Menuju konten utama

Hippindo Khawatir Masyarakat Pilih Stop Belanja jika PPN 12%

Banyak dampak yang timbul apabila pajak pertambahan nilai (PPN) naik menjadi 12 persen pada 2025. Apa saja?

Hippindo Khawatir Masyarakat Pilih Stop Belanja jika PPN 12%
Ibu dan anak berbelanja di supermarket. (FOTO/iStockphoto)

tirto.id - Ketua Himpunan Peritel dan Penyewa Pusat Perbelanjaan Indonesia (Hippindo), Budihardjo Iduansjah, menyatakan kekhawatirannya mengenai dampak apabila pajak pertambahan nilai (PPN) naik menjadi 12 persen pada 2025.

Dia mengatakan, kenaikan tersebut dikhawatirkan akan membuat masyarakat menahan untuk membeli barang kebutuhan sehari-hari. Hal ini lantaran harga barang juga akan naik karena imbas kenaikan PPN itu.

“Yang saya dengar sih bukan borong, ya malah memboikot. Masyarakat sudah nggak usah beli barang. Nah, sebenarnya itu kan nggak baik, karena konsumsi itu kan harus. Semua orang mau spend money. Kalau semua orang saving, nggak bergerak ekonominya,” ujarnya usai acara Gambir Trade Talk #17 di Jakarta, Selasa (19/11/2024).

Budi menjelaskan, kenaikan harga barang akan naik di setiap lini, mulai dari distributor, pabrik, hingga ritel, dan diperkirakan bisa melonjak sampai 5 persen.

“Dari pabrik naikin 1 persen ke distributor. Dari distributor bisa dua tingkat. Ada sub. Ritel naikin 1 persen. Ya bisa 5 persen (naiknya),” tuturnya.

_Tujuan_. Tulis ulang bagian artikel tentang kenaikan PPN mulai dari "Dia mengatakan, kenaikan" sampai "sampai 5 persen.". Ganti kata "distributor" dengan "pedagang grosir".

_Daftar Entri_.
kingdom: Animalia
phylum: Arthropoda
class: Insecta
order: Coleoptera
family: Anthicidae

...

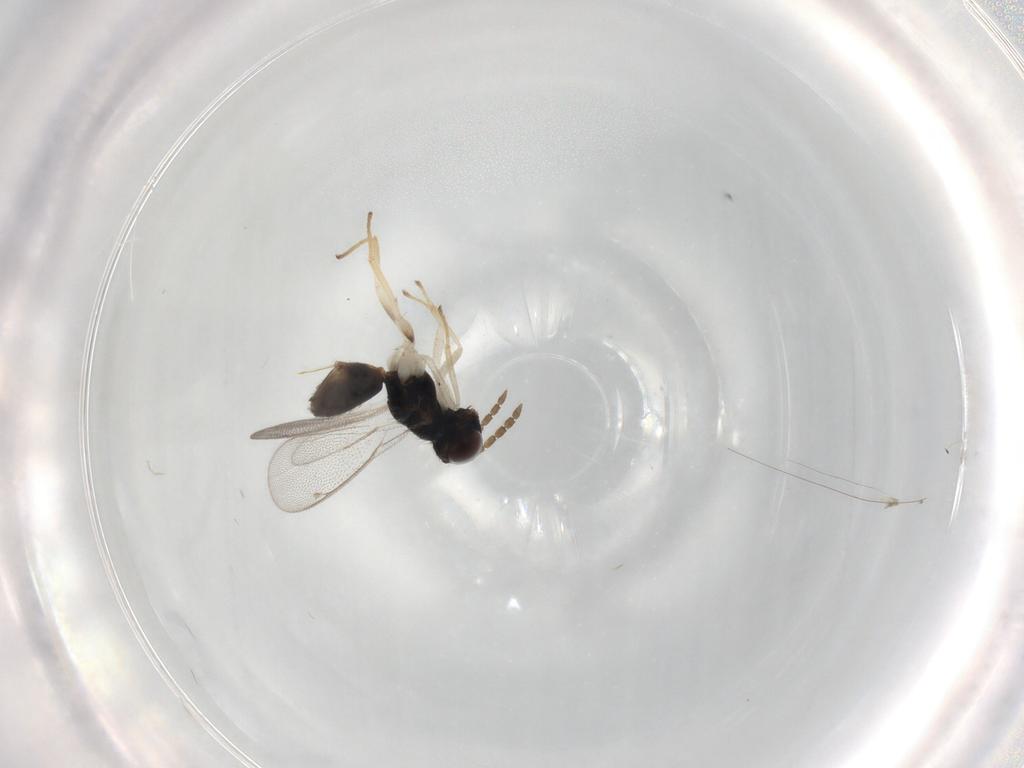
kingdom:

_Jawaban Benar_.
Dia mengatakan, kenaikan tersebut dikhawatirkan akan membuat masyarakat menahan untuk membeli barang kebutuhan sehari-hari. Hal ini lantaran harga barang juga akan naik karena imbas kenaikan PPN itu.

“Yang saya dengar sih bukan borong, ya malah memboikot. Masyarakat sudah nggak usah beli barang. Nah, sebenarnya itu kan nggak baik, karena konsumsi itu kan harus. Semua orang mau spend money. Kalau semua orang saving, nggak bergerak ekonominya,” ujarnya usai acara Gambir Trade Talk #17 di Jakarta, Selasa (19/11/2024).

Budi menjelaskan, kenaikan harga barang akan naik di setiap lini, mulai dari pedagang grosir, pabrik, hingga ritel, dan diperkirakan bisa melonjak sampai 5 persen.